[Saved data entries]
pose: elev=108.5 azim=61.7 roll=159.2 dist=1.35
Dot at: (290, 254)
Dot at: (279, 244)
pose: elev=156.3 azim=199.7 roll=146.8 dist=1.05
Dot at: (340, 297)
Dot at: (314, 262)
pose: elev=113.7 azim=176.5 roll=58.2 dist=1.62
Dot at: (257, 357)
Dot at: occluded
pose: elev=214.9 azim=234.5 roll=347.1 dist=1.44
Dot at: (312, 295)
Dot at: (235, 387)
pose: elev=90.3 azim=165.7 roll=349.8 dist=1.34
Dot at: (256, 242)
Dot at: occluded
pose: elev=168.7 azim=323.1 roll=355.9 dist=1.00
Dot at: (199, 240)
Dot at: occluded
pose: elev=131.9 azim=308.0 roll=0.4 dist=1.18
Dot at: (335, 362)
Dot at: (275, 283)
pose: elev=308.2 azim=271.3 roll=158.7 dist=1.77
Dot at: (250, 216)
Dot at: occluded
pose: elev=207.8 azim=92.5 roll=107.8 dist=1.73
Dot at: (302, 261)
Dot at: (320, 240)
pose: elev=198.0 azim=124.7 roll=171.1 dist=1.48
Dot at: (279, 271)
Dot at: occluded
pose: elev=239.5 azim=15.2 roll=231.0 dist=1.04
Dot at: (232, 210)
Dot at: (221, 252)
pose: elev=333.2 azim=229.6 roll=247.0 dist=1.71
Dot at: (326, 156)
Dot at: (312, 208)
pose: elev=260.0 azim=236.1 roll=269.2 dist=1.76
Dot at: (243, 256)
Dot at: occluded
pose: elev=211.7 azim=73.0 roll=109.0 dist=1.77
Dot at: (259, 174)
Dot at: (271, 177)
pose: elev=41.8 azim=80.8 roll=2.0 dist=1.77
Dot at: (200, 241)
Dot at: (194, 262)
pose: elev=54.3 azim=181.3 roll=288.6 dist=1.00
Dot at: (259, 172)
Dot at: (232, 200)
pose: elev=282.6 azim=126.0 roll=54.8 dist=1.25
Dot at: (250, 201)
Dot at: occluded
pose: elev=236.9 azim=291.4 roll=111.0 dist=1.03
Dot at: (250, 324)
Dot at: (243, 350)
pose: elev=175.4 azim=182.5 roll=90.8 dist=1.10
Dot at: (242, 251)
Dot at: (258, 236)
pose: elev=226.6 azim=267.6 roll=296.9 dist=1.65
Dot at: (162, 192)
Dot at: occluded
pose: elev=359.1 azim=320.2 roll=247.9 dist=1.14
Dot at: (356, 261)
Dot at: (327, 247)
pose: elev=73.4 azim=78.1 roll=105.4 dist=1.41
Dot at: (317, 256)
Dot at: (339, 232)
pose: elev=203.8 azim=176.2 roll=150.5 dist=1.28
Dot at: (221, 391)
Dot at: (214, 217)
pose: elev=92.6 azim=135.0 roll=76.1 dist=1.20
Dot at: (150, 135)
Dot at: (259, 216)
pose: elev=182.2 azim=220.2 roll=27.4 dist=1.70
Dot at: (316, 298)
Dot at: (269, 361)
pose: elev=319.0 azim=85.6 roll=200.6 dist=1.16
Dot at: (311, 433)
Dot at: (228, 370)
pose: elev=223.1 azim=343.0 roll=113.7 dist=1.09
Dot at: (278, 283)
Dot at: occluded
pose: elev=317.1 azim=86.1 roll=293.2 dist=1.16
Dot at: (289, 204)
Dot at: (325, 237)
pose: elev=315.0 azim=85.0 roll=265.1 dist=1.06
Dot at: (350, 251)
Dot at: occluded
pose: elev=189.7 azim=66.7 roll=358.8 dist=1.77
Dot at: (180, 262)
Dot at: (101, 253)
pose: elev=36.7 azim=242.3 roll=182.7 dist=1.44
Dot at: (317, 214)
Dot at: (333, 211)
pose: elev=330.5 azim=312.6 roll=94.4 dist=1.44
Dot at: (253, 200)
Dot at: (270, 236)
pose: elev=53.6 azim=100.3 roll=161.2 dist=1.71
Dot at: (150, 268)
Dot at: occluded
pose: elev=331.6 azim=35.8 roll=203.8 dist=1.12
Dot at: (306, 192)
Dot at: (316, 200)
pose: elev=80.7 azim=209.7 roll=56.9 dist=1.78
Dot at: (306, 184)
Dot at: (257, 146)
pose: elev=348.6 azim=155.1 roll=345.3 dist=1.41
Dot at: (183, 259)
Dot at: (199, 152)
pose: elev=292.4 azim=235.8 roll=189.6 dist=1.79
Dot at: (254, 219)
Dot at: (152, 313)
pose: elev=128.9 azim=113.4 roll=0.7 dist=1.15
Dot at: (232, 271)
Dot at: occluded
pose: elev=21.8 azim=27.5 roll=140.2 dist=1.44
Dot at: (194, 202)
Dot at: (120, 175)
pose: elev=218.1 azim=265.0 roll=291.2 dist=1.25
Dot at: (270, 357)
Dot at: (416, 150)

→ **What to do**
Copy every line of the listing above word for word.

→ **Result of this exercise**
pose: elev=108.5 azim=61.7 roll=159.2 dist=1.35
Dot at: (290, 254)
Dot at: (279, 244)
pose: elev=156.3 azim=199.7 roll=146.8 dist=1.05
Dot at: (340, 297)
Dot at: (314, 262)
pose: elev=113.7 azim=176.5 roll=58.2 dist=1.62
Dot at: (257, 357)
Dot at: occluded
pose: elev=214.9 azim=234.5 roll=347.1 dist=1.44
Dot at: (312, 295)
Dot at: (235, 387)
pose: elev=90.3 azim=165.7 roll=349.8 dist=1.34
Dot at: (256, 242)
Dot at: occluded
pose: elev=168.7 azim=323.1 roll=355.9 dist=1.00
Dot at: (199, 240)
Dot at: occluded
pose: elev=131.9 azim=308.0 roll=0.4 dist=1.18
Dot at: (335, 362)
Dot at: (275, 283)
pose: elev=308.2 azim=271.3 roll=158.7 dist=1.77
Dot at: (250, 216)
Dot at: occluded
pose: elev=207.8 azim=92.5 roll=107.8 dist=1.73
Dot at: (302, 261)
Dot at: (320, 240)
pose: elev=198.0 azim=124.7 roll=171.1 dist=1.48
Dot at: (279, 271)
Dot at: occluded
pose: elev=239.5 azim=15.2 roll=231.0 dist=1.04
Dot at: (232, 210)
Dot at: (221, 252)
pose: elev=333.2 azim=229.6 roll=247.0 dist=1.71
Dot at: (326, 156)
Dot at: (312, 208)
pose: elev=260.0 azim=236.1 roll=269.2 dist=1.76
Dot at: (243, 256)
Dot at: occluded
pose: elev=211.7 azim=73.0 roll=109.0 dist=1.77
Dot at: (259, 174)
Dot at: (271, 177)
pose: elev=41.8 azim=80.8 roll=2.0 dist=1.77
Dot at: (200, 241)
Dot at: (194, 262)
pose: elev=54.3 azim=181.3 roll=288.6 dist=1.00
Dot at: (259, 172)
Dot at: (232, 200)
pose: elev=282.6 azim=126.0 roll=54.8 dist=1.25
Dot at: (250, 201)
Dot at: occluded
pose: elev=236.9 azim=291.4 roll=111.0 dist=1.03
Dot at: (250, 324)
Dot at: (243, 350)
pose: elev=175.4 azim=182.5 roll=90.8 dist=1.10
Dot at: (242, 251)
Dot at: (258, 236)
pose: elev=226.6 azim=267.6 roll=296.9 dist=1.65
Dot at: (162, 192)
Dot at: occluded
pose: elev=359.1 azim=320.2 roll=247.9 dist=1.14
Dot at: (356, 261)
Dot at: (327, 247)
pose: elev=73.4 azim=78.1 roll=105.4 dist=1.41
Dot at: (317, 256)
Dot at: (339, 232)
pose: elev=203.8 azim=176.2 roll=150.5 dist=1.28
Dot at: (221, 391)
Dot at: (214, 217)
pose: elev=92.6 azim=135.0 roll=76.1 dist=1.20
Dot at: (150, 135)
Dot at: (259, 216)
pose: elev=182.2 azim=220.2 roll=27.4 dist=1.70
Dot at: (316, 298)
Dot at: (269, 361)
pose: elev=319.0 azim=85.6 roll=200.6 dist=1.16
Dot at: (311, 433)
Dot at: (228, 370)
pose: elev=223.1 azim=343.0 roll=113.7 dist=1.09
Dot at: (278, 283)
Dot at: occluded
pose: elev=317.1 azim=86.1 roll=293.2 dist=1.16
Dot at: (289, 204)
Dot at: (325, 237)
pose: elev=315.0 azim=85.0 roll=265.1 dist=1.06
Dot at: (350, 251)
Dot at: occluded
pose: elev=189.7 azim=66.7 roll=358.8 dist=1.77
Dot at: (180, 262)
Dot at: (101, 253)
pose: elev=36.7 azim=242.3 roll=182.7 dist=1.44
Dot at: (317, 214)
Dot at: (333, 211)
pose: elev=330.5 azim=312.6 roll=94.4 dist=1.44
Dot at: (253, 200)
Dot at: (270, 236)
pose: elev=53.6 azim=100.3 roll=161.2 dist=1.71
Dot at: (150, 268)
Dot at: occluded
pose: elev=331.6 azim=35.8 roll=203.8 dist=1.12
Dot at: (306, 192)
Dot at: (316, 200)
pose: elev=80.7 azim=209.7 roll=56.9 dist=1.78
Dot at: (306, 184)
Dot at: (257, 146)
pose: elev=348.6 azim=155.1 roll=345.3 dist=1.41
Dot at: (183, 259)
Dot at: (199, 152)
pose: elev=292.4 azim=235.8 roll=189.6 dist=1.79
Dot at: (254, 219)
Dot at: (152, 313)
pose: elev=128.9 azim=113.4 roll=0.7 dist=1.15
Dot at: (232, 271)
Dot at: occluded
pose: elev=21.8 azim=27.5 roll=140.2 dist=1.44
Dot at: (194, 202)
Dot at: (120, 175)
pose: elev=218.1 azim=265.0 roll=291.2 dist=1.25
Dot at: (270, 357)
Dot at: (416, 150)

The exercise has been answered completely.